To make it interesting, I will plot different lines for each borough.
```{r}
# set up viz data object
reviews_by_borough <- airbnb_orig %>%
#include only the rows with reviews
filter(number_of_reviews > 0) %>%
filter(last_review > '2019-01-01') %>%
#create groups by borough
group_by(neighbourhood_group)
reviews_by_borough %>%
# set up the x and y and group and color
ggplot(aes(x=last_review, y=neighbourhood_group, fill= neighbourhood_group)) +
geom_density_ridges(alpha=0.6, ) +
theme_ridges() +
theme(
legend.position="none",
panel.spacing = unit(0.1, "lines")) +
#rename x axis
labs(x="Date of Last Review", y= "Borough", title = "Date of Last Reviews in 2019, Airbnb Listings NYC")+
# make it shiny
theme_gray()
reviews_by_borough
```
I first graphed this as another `geom_density` but couldn't see everything since it's all so uniform and stacked together. So I tried a ridgeline plot. I also limited to the year 2019 to see if I could find any remarkable variation, and there doesn't seem to be any. Another analysis could look at any differences about price bins.

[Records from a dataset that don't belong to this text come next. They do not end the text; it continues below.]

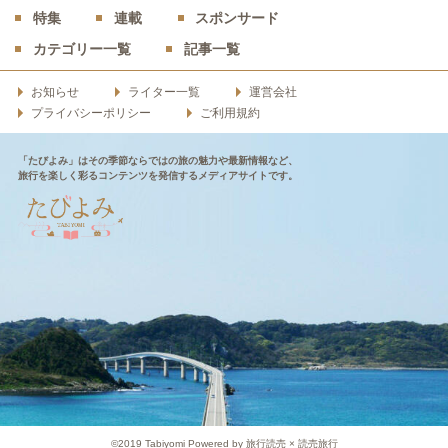
特集
連載
スポンサード
カテゴリー一覧
記事一覧
お知らせ
ライター一覧
運営会社
プライバシーポリシー
ご利用規約
「たびよみ」はその季節ならではの旅の魅力や最新情報など、
旅行を楽しく彩るコンテンツを発信するメディアサイトです。
©2019 Tabiyomi Powered by 旅行読売 × 読売旅行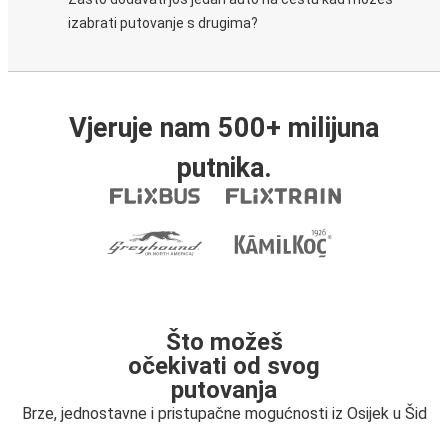
izabrati putovanje s drugima?
Vjeruje nam 500+ milijuna
putnika.
Što možeš
očekivati od svog
putovanja
Brze, jednostavne i pristupačne mogućnosti iz Osijek u Šid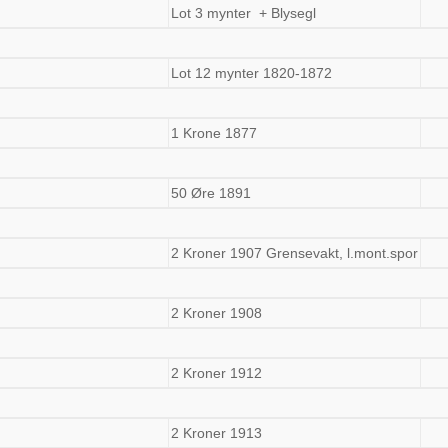
Lot 3 mynter + Blysegl
Lot 12 mynter 1820-1872
1 Krone 1877
50 Øre 1891
2 Kroner 1907 Grensevakt, l.mont.spor
2 Kroner 1908
2 Kroner 1912
2 Kroner 1913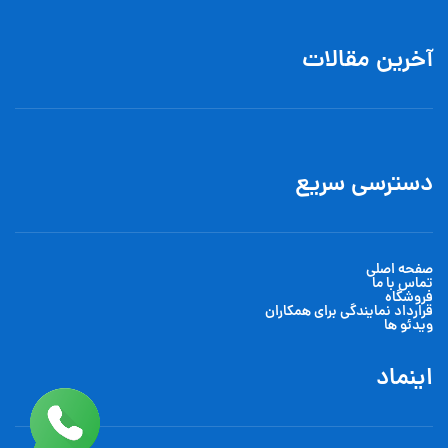
آخرین مقالات
دسترسی سریع
صفحه اصلی
تماس با ما
فروشگاه
قرارداد نمایندگی برای همکاران
ویدئو ها
اینماد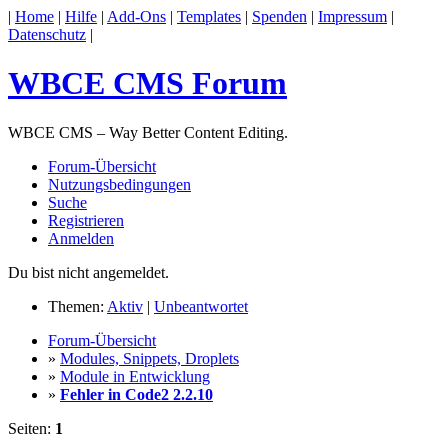
|
Home
|
Hilfe
|
Add-Ons
|
Templates
|
Spenden
|
Impressum
|
Datenschutz
|
WBCE CMS Forum
WBCE CMS – Way Better Content Editing.
Forum-Übersicht
Nutzungsbedingungen
Suche
Registrieren
Anmelden
Du bist nicht angemeldet.
Themen:
Aktiv
|
Unbeantwortet
Forum-Übersicht
»
Modules, Snippets, Droplets
»
Module in Entwicklung
»
Fehler in Code2 2.2.10
Seiten:
1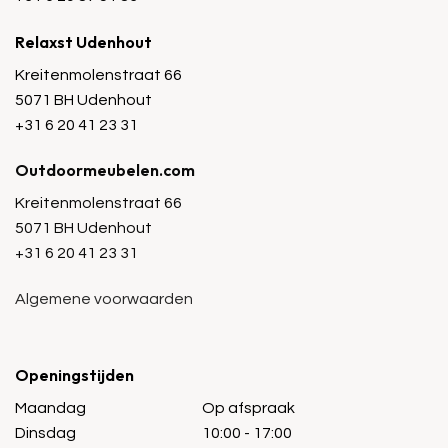
Relaxst Udenhout
Kreitenmolenstraat 66
5071 BH Udenhout
+31 6 20 41 23 31
Outdoormeubelen.com
Kreitenmolenstraat 66
5071 BH Udenhout
+31 6 20 41 23 31
Algemene voorwaarden
Openingstijden
Maandag
Op afspraak
Dinsdag
10:00 - 17:00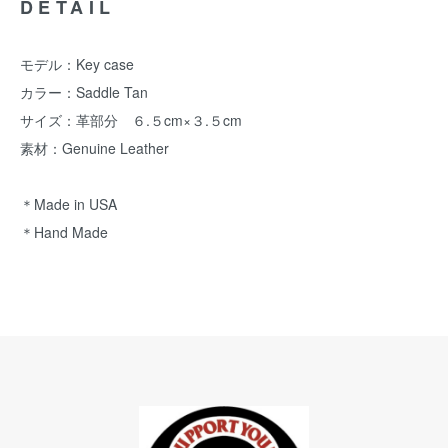
DETAIL
モデル：Key case
カラー：Saddle Tan
サイズ：革部分 ６.５cm×３.５cm
素材：Genuine Leather
＊Made in USA
＊Hand Made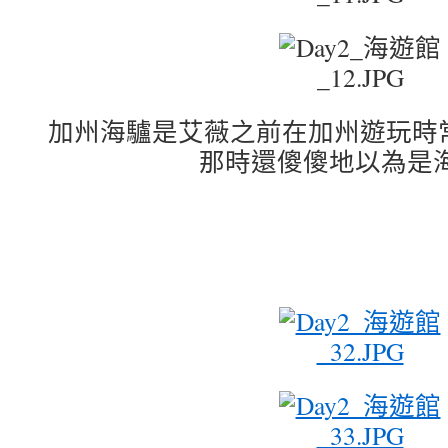
加州海驢是艾薇之前在加州遊玩時
那時還傻傻地以為是海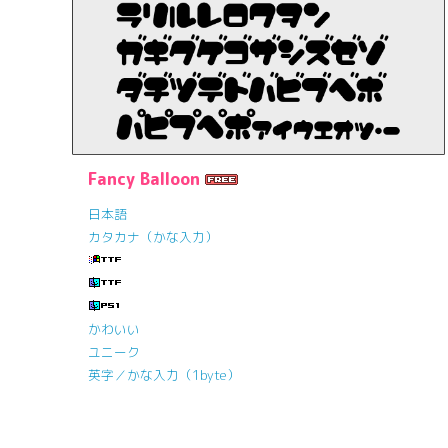
Fancy Balloon
日本語
カタカナ（かな入力）
かわいい
ユニーク
英字／かな入力（1byte）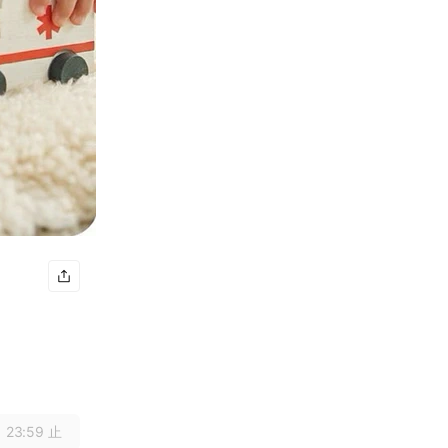
 23:59 止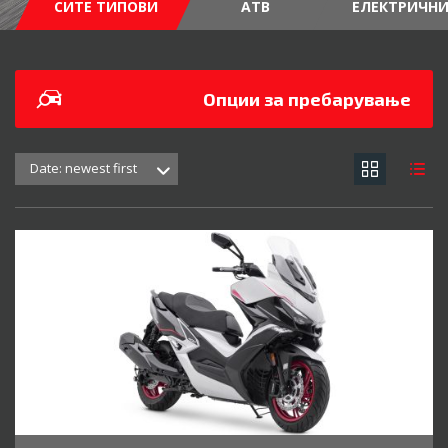
СИТЕ ТИПОВИ
АТВ
ЕЛЕКТРИЧН
Опции за пребарување
Date: newest first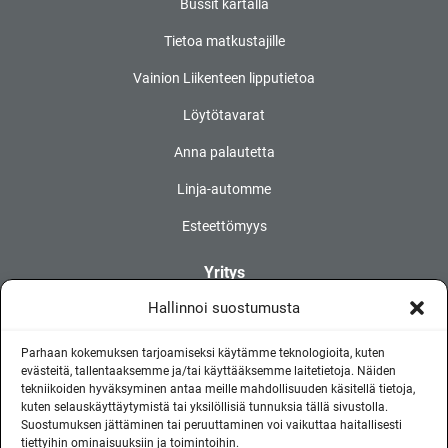
Bussit kartalla
Tietoa matkustajille
Vainion Liikenteen lipputietoa
Löytötavarat
Anna palautetta
Linja-automme
Esteettömyys
Yritys
Hallinnoi suostumusta
Myytävä kalusto
Töihin Vainiolle
Parhaan kokemuksen tarjoamiseksi käytämme teknologioita, kuten
evästeitä, tallentaaksemme ja/tai käyttääksemme laitetietoja. Näiden
Tietosuojaseloste
tekniikoiden hyväksyminen antaa meille mahdollisuuden käsitellä tietoja,
kuten selauskäyttäytymistä tai yksilöllisiä tunnuksia tällä sivustolla.
Evästekäytäntö
Suostumuksen jättäminen tai peruuttaminen voi vaikuttaa haitallisesti
tiettyihin ominaisuuksiin ja toimintoihin.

## Visualizing Part-Whole Relationships
I want to learn more about how neighborhoods make up the NYC boroughs, as they are listed in this data set. I selected `treemap` because I want to show subgroups within groups, and also to see how each neighborhood and borough are represented in the data by count of listing. This graph will allow me to easily see how much area each covers.
```{r}
#prep the data frame
boroughs <- airbnb_orig %>%
# select just the variables I want
select(neighbourhood, neighbourhood_group) %>%
count(neighbourhood, neighbourhood_group)
boroughs
boroughs %>%
treemap(boroughs,
index= c("neighbourhood_group", "neighbourhood"),
vSize = "n",
type = "index",
title = "Count of Listings by Neighborhood, Airbnb NYC 2019"
)
```
Wow. This really paints a picture regarding where the listings are located. I can easily see that Manhattan and Brooklyn are by far the most popular, with Queens in third, and the Bronx and Staten Island having a very small proportion of rows.
It would be interesting to create another treemap of average prices in each neighborhood.
```{r}
#prep the data frame
boroughs_price <- airbnb_orig %>%
select(neighbourhood, neighbourhood_group, price) %>%
group_by(neighbourhood, neighbourhood_group) %>%
summarize(median(price))
boroughs_price
boroughs_price %>%
treemap(boroughs,
index= c("neighbourhood_group", "neighbourhood"),
vSize = "median(price)",
type = "index",
title = "Median Listing Price by Neighborhood, Airbnb NYC 2019"
)
```
Cool! Fort Wadsworth and then Woodrow are clearly the most expensive. Is that the castle, and/or the outliers I never dealt with?